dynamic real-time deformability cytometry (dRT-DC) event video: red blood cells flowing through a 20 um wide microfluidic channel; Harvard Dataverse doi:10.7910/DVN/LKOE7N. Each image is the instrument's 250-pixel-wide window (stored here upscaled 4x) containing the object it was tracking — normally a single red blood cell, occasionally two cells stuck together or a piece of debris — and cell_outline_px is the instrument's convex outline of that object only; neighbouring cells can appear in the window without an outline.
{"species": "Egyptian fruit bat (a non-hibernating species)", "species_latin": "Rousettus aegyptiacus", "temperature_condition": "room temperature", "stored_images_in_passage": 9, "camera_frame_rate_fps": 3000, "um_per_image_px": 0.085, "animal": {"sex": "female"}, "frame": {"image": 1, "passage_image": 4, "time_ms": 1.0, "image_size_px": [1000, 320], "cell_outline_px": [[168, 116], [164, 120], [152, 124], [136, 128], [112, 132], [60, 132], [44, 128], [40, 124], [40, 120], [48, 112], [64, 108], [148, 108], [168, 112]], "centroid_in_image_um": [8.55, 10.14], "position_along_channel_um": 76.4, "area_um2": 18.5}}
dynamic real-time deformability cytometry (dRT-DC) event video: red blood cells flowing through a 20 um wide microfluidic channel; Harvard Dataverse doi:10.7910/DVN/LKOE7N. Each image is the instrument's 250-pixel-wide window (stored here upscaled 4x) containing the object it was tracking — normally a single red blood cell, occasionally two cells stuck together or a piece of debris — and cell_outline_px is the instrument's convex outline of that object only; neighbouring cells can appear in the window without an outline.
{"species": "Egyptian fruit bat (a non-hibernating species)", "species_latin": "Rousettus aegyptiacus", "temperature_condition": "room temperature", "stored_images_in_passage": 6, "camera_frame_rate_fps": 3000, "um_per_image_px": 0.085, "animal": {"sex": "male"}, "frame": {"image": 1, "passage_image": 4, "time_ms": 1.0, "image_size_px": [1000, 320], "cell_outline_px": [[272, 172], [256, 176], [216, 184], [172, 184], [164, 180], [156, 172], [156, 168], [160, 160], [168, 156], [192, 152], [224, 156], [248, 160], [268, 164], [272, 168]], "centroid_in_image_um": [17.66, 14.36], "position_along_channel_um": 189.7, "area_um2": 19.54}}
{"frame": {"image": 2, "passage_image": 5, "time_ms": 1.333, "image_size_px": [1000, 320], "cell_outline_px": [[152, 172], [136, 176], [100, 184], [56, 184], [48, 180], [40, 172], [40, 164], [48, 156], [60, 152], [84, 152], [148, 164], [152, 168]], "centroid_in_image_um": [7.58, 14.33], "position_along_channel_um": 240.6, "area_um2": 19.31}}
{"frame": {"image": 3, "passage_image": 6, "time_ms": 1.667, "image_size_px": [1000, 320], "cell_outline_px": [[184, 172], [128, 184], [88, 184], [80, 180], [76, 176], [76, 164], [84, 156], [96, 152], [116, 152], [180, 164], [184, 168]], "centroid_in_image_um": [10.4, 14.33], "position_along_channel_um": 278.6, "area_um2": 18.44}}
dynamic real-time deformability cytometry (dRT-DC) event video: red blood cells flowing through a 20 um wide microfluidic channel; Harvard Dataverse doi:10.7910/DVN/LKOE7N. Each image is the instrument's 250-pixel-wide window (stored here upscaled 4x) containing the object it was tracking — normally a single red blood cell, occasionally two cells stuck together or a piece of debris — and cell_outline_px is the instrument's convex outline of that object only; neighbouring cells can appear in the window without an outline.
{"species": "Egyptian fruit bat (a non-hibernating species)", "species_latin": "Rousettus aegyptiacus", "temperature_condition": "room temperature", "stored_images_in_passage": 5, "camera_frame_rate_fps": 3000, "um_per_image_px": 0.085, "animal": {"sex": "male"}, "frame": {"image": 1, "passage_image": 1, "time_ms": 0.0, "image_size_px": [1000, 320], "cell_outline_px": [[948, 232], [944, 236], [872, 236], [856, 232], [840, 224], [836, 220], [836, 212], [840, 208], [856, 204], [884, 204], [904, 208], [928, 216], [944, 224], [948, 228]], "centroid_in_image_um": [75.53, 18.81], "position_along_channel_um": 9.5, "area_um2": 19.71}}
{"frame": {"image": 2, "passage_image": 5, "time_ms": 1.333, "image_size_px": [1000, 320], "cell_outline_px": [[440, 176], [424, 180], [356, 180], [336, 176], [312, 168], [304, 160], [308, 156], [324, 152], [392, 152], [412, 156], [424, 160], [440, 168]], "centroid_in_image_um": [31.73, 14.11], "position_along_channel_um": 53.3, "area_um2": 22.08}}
__________
> **WORK TO COMPLETE**:
Retype all of the material, keeping each line exact.

> **FINAL ANSWER**:
dynamic real-time deformability cytometry (dRT-DC) event video: red blood cells flowing through a 20 um wide microfluidic channel; Harvard Dataverse doi:10.7910/DVN/LKOE7N. Each image is the instrument's 250-pixel-wide window (stored here upscaled 4x) containing the object it was tracking — normally a single red blood cell, occasionally two cells stuck together or a piece of debris — and cell_outline_px is the instrument's convex outline of that object only; neighbouring cells can appear in the window without an outline.
{"species": "Egyptian fruit bat (a non-hibernating species)", "species_latin": "Rousettus aegyptiacus", "temperature_condition": "room temperature", "stored_images_in_passage": 9, "camera_frame_rate_fps": 3000, "um_per_image_px": 0.085, "animal": {"sex": "female"}, "frame": {"image": 1, "passage_image": 4, "time_ms": 1.0, "image_size_px": [1000, 320], "cell_outline_px": [[168, 116], [164, 120], [152, 124], [136, 128], [112, 132], [60, 132], [44, 128], [40, 124], [40, 120], [48, 112], [64, 108], [148, 108], [168, 112]], "centroid_in_image_um": [8.55, 10.14], "position_along_channel_um": 76.4, "area_um2": 18.5}}
dynamic real-time deformability cytometry (dRT-DC) event video: red blood cells flowing through a 20 um wide microfluidic channel; Harvard Dataverse doi:10.7910/DVN/LKOE7N. Each image is the instrument's 250-pixel-wide window (stored here upscaled 4x) containing the object it was tracking — normally a single red blood cell, occasionally two cells stuck together or a piece of debris — and cell_outline_px is the instrument's convex outline of that object only; neighbouring cells can appear in the window without an outline.
{"species": "Egyptian fruit bat (a non-hibernating species)", "species_latin": "Rousettus aegyptiacus", "temperature_condition": "room temperature", "stored_images_in_passage": 6, "camera_frame_rate_fps": 3000, "um_per_image_px": 0.085, "animal": {"sex": "male"}, "frame": {"image": 1, "passage_image": 4, "time_ms": 1.0, "image_size_px": [1000, 320], "cell_outline_px": [[272, 172], [256, 176], [216, 184], [172, 184], [164, 180], [156, 172], [156, 168], [160, 160], [168, 156], [192, 152], [224, 156], [248, 160], [268, 164], [272, 168]], "centroid_in_image_um": [17.66, 14.36], "position_along_channel_um": 189.7, "area_um2": 19.54}}
{"frame": {"image": 2, "passage_image": 5, "time_ms": 1.333, "image_size_px": [1000, 320], "cell_outline_px": [[152, 172], [136, 176], [100, 184], [56, 184], [48, 180], [40, 172], [40, 164], [48, 156], [60, 152], [84, 152], [148, 164], [152, 168]], "centroid_in_image_um": [7.58, 14.33], "position_along_channel_um": 240.6, "area_um2": 19.31}}
{"frame": {"image": 3, "passage_image": 6, "time_ms": 1.667, "image_size_px": [1000, 320], "cell_outline_px": [[184, 172], [128, 184], [88, 184], [80, 180], [76, 176], [76, 164], [84, 156], [96, 152], [116, 152], [180, 164], [184, 168]], "centroid_in_image_um": [10.4, 14.33], "position_along_channel_um": 278.6, "area_um2": 18.44}}
dynamic real-time deformability cytometry (dRT-DC) event video: red blood cells flowing through a 20 um wide microfluidic channel; Harvard Dataverse doi:10.7910/DVN/LKOE7N. Each image is the instrument's 250-pixel-wide window (stored here upscaled 4x) containing the object it was tracking — normally a single red blood cell, occasionally two cells stuck together or a piece of debris — and cell_outline_px is the instrument's convex outline of that object only; neighbouring cells can appear in the window without an outline.
{"species": "Egyptian fruit bat (a non-hibernating species)", "species_latin": "Rousettus aegyptiacus", "temperature_condition": "room temperature", "stored_images_in_passage": 5, "camera_frame_rate_fps": 3000, "um_per_image_px": 0.085, "animal": {"sex": "male"}, "frame": {"image": 1, "passage_image": 1, "time_ms": 0.0, "image_size_px": [1000, 320], "cell_outline_px": [[948, 232], [944, 236], [872, 236], [856, 232], [840, 224], [836, 220], [836, 212], [840, 208], [856, 204], [884, 204], [904, 208], [928, 216], [944, 224], [948, 228]], "centroid_in_image_um": [75.53, 18.81], "position_along_channel_um": 9.5, "area_um2": 19.71}}
{"frame": {"image": 2, "passage_image": 5, "time_ms": 1.333, "image_size_px": [1000, 320], "cell_outline_px": [[440, 176], [424, 180], [356, 180], [336, 176], [312, 168], [304, 160], [308, 156], [324, 152], [392, 152], [412, 156], [424, 160], [440, 168]], "centroid_in_image_um": [31.73, 14.11], "position_along_channel_um": 53.3, "area_um2": 22.08}}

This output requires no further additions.